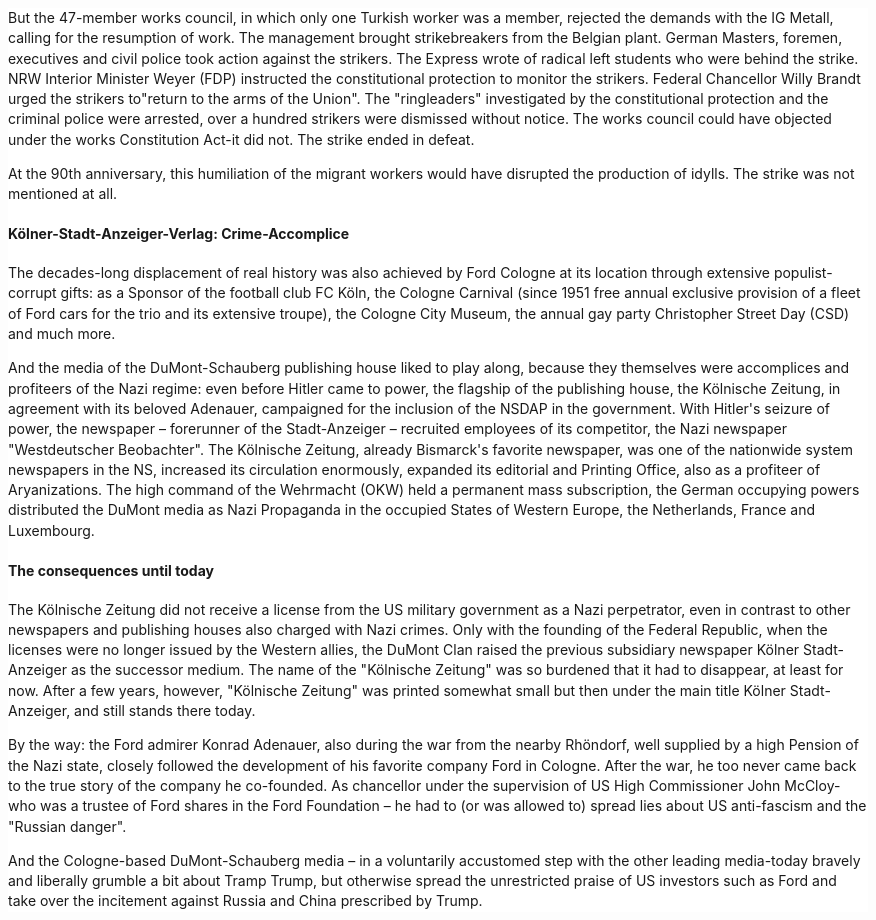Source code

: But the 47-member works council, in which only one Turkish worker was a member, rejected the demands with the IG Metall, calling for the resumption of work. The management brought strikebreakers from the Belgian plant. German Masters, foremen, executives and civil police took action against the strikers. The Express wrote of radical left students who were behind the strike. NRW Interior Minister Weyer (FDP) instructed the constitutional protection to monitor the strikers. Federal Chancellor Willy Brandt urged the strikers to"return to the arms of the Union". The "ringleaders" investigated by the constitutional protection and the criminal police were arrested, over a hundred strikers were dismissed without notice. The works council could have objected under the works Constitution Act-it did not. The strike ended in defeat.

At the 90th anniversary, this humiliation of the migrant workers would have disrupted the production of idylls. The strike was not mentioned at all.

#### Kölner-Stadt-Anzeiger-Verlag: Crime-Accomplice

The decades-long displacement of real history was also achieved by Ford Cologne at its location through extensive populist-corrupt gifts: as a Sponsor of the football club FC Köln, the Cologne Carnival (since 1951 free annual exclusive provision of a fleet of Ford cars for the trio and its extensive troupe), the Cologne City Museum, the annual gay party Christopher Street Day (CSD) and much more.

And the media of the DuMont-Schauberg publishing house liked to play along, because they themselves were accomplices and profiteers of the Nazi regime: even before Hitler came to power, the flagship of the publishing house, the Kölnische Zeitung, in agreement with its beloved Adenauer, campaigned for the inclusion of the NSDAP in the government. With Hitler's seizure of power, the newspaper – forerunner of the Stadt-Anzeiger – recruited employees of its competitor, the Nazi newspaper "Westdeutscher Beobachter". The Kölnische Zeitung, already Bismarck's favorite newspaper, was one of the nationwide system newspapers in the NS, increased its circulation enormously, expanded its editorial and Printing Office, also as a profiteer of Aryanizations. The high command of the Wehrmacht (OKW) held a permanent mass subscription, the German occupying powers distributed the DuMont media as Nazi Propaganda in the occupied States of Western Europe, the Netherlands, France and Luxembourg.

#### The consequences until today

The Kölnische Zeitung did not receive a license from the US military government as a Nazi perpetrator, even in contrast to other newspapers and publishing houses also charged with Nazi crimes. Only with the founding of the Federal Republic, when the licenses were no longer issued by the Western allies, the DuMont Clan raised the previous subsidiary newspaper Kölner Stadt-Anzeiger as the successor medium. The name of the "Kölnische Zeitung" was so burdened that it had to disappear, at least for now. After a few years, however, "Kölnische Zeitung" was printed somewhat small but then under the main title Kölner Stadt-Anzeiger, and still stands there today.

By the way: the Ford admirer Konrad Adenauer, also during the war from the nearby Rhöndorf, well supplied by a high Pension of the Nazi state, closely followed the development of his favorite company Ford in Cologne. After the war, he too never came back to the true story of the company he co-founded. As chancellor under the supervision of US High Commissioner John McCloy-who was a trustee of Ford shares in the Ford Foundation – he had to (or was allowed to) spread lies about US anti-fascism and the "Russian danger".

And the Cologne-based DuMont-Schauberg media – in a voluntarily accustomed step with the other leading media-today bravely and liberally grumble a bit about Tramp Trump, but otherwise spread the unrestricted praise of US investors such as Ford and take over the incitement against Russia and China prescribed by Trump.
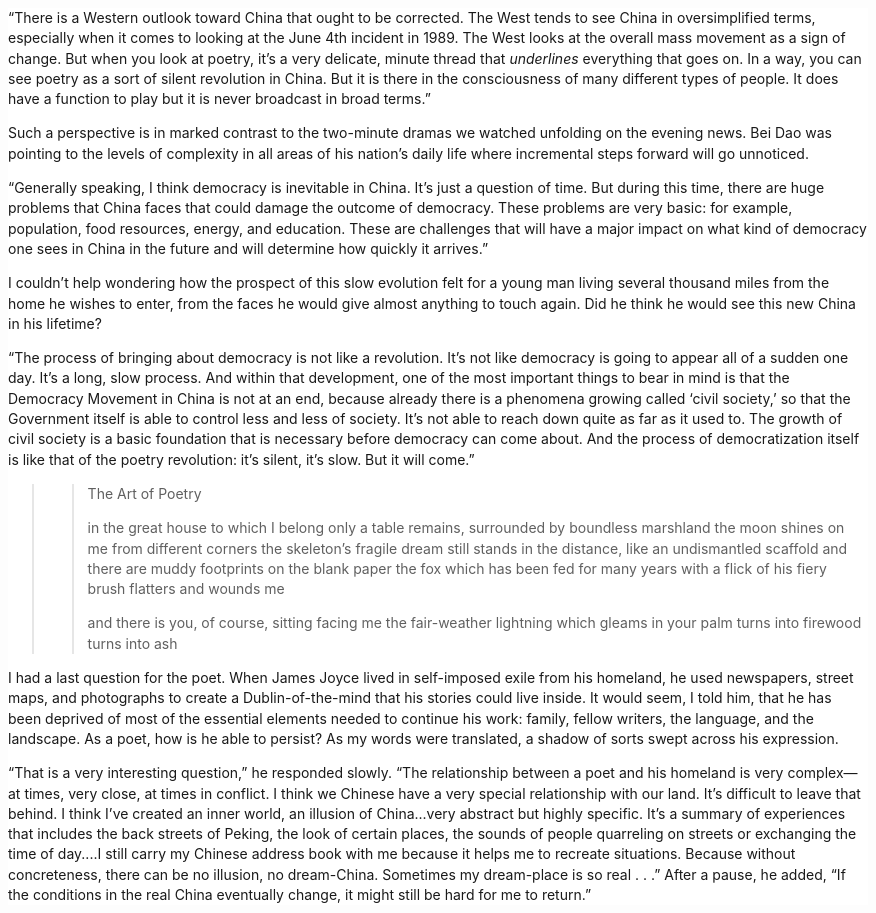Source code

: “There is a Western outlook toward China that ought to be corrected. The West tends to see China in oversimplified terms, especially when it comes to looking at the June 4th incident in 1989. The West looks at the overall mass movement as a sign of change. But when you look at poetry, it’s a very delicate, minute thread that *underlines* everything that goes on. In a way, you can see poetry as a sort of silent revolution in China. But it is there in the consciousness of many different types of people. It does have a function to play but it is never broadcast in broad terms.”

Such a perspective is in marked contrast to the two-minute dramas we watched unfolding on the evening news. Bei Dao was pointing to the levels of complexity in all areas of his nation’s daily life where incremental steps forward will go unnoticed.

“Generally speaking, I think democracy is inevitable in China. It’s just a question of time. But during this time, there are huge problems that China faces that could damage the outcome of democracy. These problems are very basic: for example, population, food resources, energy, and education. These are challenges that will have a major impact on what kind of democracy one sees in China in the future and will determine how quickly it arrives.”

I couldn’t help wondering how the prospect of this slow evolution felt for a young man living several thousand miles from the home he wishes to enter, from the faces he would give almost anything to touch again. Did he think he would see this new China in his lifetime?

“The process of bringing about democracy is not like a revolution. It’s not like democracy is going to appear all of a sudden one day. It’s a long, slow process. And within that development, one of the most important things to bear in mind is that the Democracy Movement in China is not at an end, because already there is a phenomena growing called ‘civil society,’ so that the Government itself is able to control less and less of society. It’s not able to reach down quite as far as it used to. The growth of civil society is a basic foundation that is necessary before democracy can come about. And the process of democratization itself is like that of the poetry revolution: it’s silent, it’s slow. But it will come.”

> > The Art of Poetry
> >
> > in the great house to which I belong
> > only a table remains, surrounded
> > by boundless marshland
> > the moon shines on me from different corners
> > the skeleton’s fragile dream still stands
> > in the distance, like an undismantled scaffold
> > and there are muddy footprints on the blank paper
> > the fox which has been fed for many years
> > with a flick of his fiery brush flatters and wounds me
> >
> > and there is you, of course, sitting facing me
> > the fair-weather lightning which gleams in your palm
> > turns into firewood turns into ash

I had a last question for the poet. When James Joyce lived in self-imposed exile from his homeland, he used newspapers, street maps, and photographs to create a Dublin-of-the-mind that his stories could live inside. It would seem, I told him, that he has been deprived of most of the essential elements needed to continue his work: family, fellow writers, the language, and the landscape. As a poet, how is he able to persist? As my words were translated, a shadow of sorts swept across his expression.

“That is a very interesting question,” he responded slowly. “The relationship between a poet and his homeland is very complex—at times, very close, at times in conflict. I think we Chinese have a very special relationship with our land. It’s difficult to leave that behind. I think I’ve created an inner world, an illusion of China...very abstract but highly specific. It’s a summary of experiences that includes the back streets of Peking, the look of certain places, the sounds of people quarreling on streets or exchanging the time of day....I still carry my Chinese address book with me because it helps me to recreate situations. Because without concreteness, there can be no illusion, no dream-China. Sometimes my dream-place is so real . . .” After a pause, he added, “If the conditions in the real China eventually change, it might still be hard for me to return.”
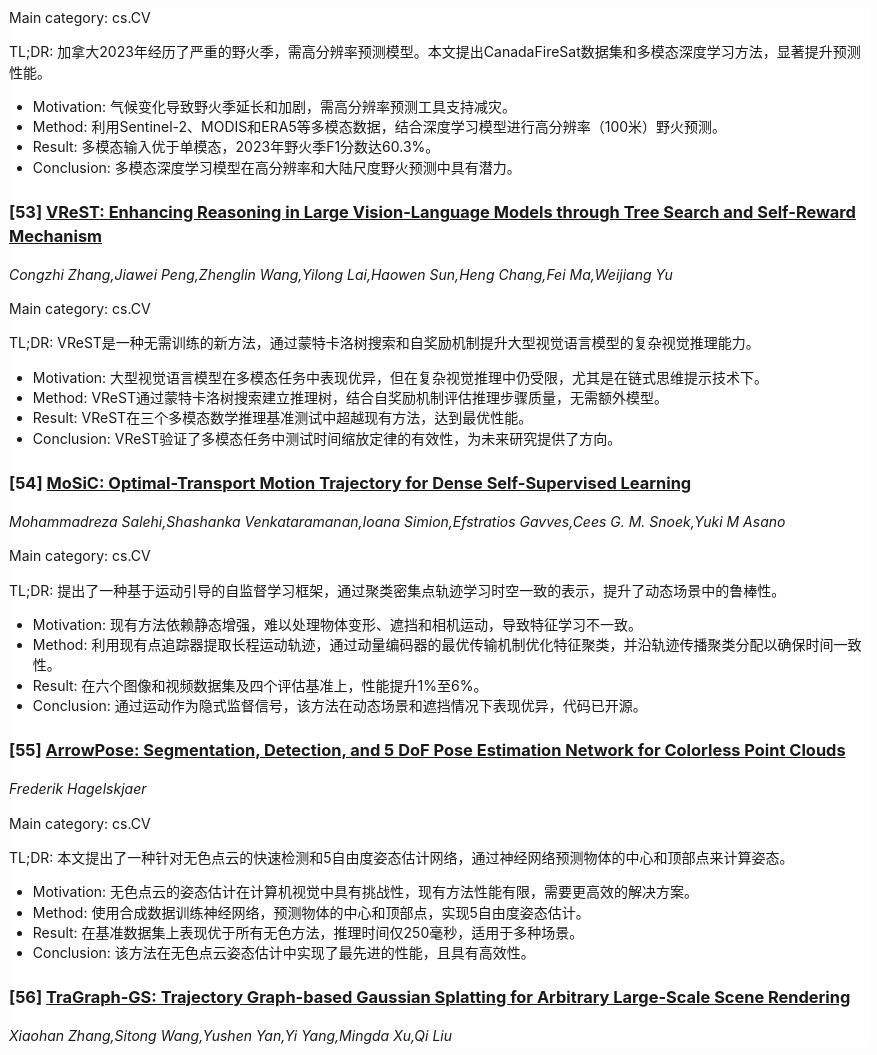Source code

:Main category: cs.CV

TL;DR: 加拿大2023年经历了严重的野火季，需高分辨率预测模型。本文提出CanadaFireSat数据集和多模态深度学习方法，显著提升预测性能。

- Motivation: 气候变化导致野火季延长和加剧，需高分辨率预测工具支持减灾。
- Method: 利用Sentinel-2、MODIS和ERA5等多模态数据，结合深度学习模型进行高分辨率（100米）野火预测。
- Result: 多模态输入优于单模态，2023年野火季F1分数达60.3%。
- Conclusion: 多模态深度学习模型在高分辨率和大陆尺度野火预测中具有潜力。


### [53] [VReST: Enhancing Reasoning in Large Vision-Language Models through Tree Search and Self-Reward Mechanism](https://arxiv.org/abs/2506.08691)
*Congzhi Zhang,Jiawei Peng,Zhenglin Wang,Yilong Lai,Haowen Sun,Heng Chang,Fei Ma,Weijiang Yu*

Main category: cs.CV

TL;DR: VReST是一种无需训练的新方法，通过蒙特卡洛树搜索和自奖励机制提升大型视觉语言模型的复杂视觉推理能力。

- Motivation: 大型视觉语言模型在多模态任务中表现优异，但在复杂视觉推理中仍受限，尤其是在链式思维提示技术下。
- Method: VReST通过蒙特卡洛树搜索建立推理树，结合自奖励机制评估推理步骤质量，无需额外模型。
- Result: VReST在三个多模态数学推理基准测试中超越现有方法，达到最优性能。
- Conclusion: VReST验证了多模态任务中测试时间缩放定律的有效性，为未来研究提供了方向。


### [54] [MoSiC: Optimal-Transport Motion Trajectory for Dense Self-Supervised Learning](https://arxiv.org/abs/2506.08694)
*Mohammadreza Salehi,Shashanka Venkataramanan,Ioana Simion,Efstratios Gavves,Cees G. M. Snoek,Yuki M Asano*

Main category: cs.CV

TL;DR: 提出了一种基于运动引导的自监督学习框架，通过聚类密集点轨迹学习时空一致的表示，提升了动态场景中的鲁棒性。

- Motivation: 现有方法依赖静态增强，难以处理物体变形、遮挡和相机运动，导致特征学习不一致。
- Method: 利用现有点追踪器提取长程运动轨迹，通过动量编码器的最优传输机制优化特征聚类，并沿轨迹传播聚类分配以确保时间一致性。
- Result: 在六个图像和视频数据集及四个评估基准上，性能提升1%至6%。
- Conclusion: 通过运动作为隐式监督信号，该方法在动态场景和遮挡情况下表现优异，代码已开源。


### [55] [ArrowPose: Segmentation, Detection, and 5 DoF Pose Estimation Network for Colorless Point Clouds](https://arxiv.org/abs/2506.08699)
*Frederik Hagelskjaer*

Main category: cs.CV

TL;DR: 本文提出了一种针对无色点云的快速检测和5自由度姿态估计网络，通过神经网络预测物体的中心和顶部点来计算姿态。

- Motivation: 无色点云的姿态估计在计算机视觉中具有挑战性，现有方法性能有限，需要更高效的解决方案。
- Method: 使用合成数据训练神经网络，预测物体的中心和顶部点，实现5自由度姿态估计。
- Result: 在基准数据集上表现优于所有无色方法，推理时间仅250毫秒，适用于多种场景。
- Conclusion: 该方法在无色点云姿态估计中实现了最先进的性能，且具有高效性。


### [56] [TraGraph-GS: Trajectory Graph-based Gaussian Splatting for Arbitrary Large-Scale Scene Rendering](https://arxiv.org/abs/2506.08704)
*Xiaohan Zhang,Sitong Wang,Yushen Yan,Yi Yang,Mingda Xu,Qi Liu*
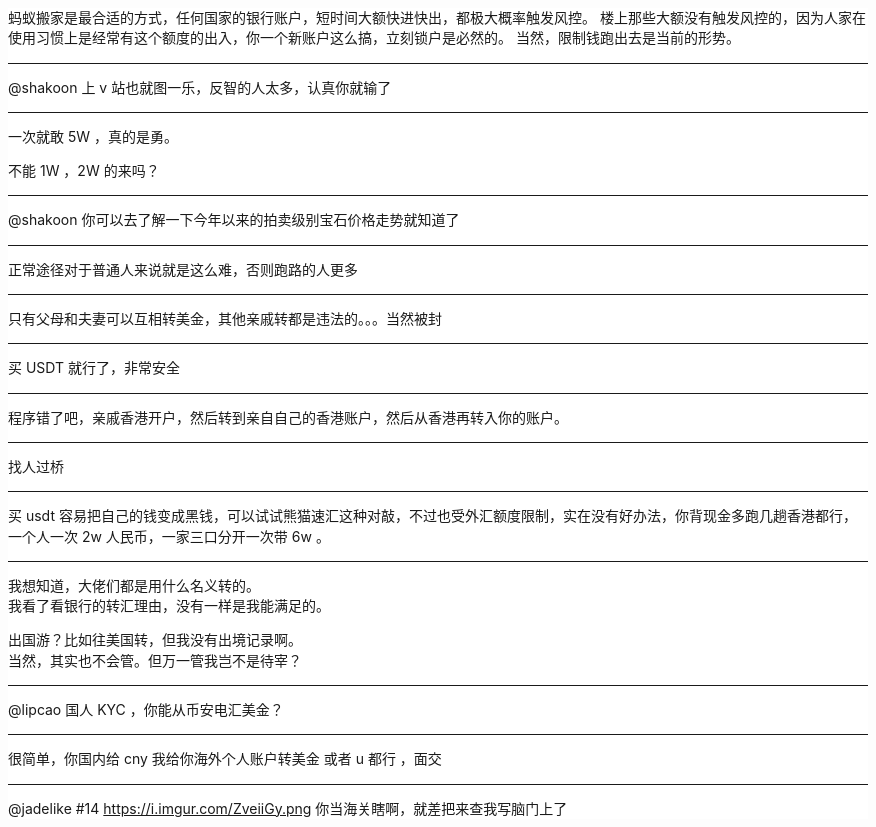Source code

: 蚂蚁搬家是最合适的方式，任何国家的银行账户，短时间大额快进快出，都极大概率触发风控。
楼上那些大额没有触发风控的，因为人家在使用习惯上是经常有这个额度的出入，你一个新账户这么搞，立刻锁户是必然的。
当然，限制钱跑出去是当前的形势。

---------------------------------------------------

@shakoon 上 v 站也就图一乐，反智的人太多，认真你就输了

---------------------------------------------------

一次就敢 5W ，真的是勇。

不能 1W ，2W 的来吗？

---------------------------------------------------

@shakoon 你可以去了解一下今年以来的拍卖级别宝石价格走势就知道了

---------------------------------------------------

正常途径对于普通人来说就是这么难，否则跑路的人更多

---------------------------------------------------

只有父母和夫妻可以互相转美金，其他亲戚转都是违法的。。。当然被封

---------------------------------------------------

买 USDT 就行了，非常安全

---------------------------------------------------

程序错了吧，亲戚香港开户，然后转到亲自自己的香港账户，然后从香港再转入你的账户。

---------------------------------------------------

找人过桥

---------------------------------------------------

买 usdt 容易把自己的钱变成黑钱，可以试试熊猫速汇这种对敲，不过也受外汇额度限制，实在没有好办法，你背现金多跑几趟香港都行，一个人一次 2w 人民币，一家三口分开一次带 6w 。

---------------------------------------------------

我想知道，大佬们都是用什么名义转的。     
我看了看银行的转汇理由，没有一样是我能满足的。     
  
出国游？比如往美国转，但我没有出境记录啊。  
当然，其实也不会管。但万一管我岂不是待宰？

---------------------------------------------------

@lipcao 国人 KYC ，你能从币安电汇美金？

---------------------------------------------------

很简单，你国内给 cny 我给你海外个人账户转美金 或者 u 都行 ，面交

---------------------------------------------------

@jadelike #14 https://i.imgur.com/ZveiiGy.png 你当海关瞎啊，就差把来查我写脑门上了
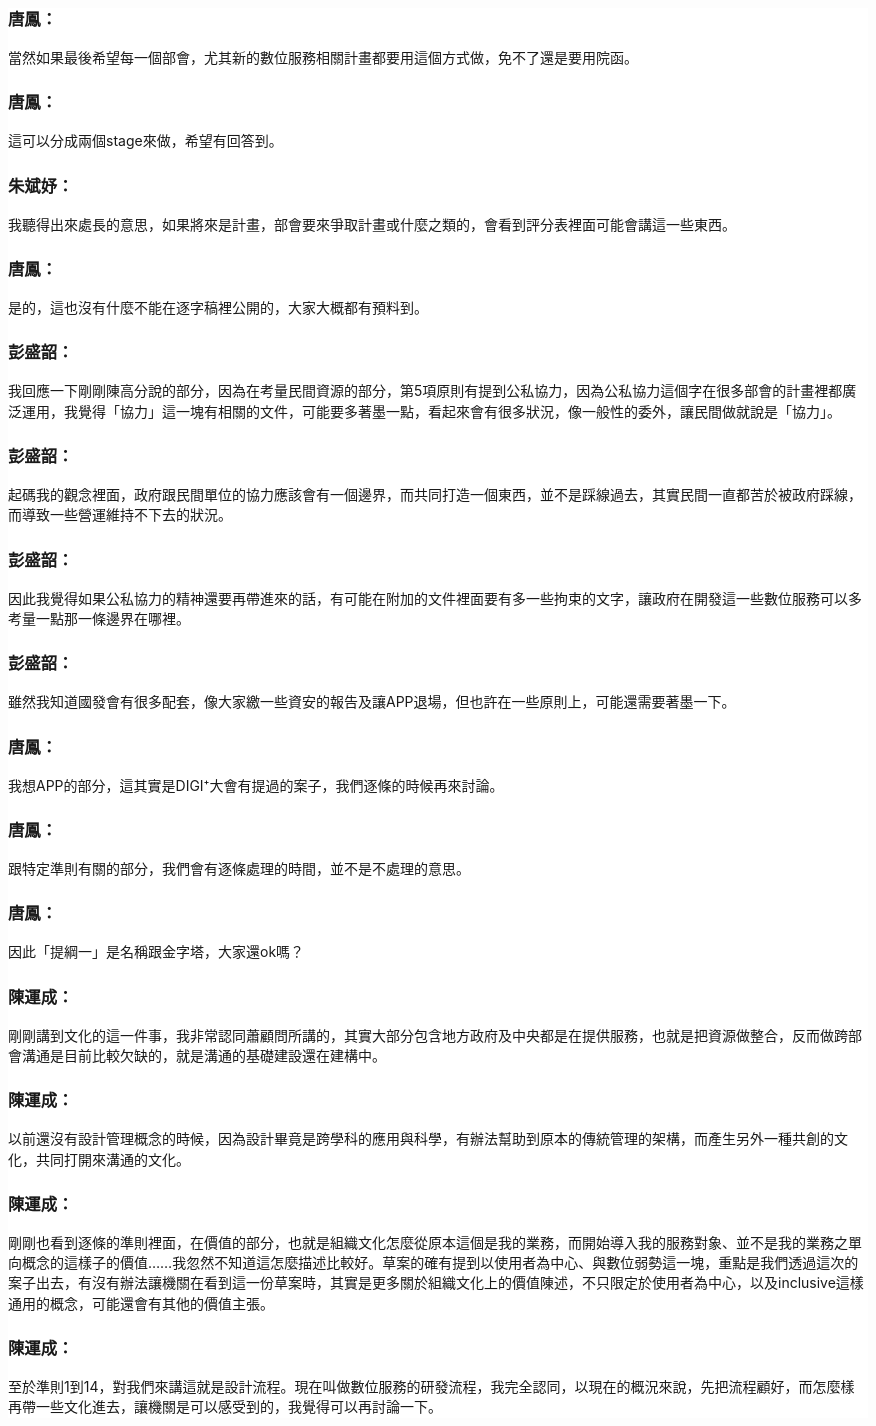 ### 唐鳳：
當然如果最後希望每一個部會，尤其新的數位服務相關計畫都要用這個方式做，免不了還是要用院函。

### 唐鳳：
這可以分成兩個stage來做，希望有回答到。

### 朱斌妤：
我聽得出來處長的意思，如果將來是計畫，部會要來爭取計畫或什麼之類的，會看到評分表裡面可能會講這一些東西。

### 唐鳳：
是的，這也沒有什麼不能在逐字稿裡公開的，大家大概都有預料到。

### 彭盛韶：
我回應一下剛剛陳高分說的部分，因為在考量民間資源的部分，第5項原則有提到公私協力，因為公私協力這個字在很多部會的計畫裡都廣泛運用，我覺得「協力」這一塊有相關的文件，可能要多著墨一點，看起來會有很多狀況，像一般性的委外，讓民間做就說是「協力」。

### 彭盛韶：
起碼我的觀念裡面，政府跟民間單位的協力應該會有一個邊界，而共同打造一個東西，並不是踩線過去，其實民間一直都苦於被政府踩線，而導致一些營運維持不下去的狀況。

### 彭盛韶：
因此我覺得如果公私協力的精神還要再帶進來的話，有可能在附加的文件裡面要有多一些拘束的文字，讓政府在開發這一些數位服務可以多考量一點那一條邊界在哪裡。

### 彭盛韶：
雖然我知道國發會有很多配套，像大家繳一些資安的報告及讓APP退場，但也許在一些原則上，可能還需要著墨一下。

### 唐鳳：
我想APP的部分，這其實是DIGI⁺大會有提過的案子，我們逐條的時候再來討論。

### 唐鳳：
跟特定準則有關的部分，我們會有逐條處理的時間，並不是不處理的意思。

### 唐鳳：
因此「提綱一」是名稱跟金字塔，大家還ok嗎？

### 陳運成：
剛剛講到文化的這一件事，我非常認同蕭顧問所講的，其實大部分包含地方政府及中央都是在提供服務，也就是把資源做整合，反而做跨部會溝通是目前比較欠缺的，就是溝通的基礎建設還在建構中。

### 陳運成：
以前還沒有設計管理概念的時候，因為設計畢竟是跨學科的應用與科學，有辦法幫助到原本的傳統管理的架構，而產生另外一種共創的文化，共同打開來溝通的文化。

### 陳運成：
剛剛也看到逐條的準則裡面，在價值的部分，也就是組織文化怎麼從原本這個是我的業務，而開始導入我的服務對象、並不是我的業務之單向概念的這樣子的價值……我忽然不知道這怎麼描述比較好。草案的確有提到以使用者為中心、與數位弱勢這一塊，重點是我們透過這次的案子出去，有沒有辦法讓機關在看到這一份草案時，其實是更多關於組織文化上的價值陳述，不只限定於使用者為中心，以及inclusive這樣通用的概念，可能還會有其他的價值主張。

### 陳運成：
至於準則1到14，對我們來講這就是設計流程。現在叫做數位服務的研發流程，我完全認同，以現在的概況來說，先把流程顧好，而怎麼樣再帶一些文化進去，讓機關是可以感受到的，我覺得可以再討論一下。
○ ○ ○ ○
-- Required action --
Locate every line in the listing that contains the string "against", matching case exactly, and copy each of those lines.

-- Your solution --
: But the 47-member works council, in which only one Turkish worker was a member, rejected the demands with the IG Metall, calling for the resumption of work. The management brought strikebreakers from the Belgian plant. German Masters, foremen, executives and civil police took action against the strikers. The Express wrote of radical left students who were behind the strike. NRW Interior Minister Weyer (FDP) instructed the constitutional protection to monitor the strikers. Federal Chancellor Willy Brandt urged the strikers to"return to the arms of the Union". The "ringleaders" investigated by the constitutional protection and the criminal police were arrested, over a hundred strikers were dismissed without notice. The works council could have objected under the works Constitution Act-it did not. The strike ended in defeat.
And the Cologne-based DuMont-Schauberg media – in a voluntarily accustomed step with the other leading media-today bravely and liberally grumble a bit about Tramp Trump, but otherwise spread the unrestricted praise of US investors such as Ford and take over the incitement against Russia and China prescribed by Trump.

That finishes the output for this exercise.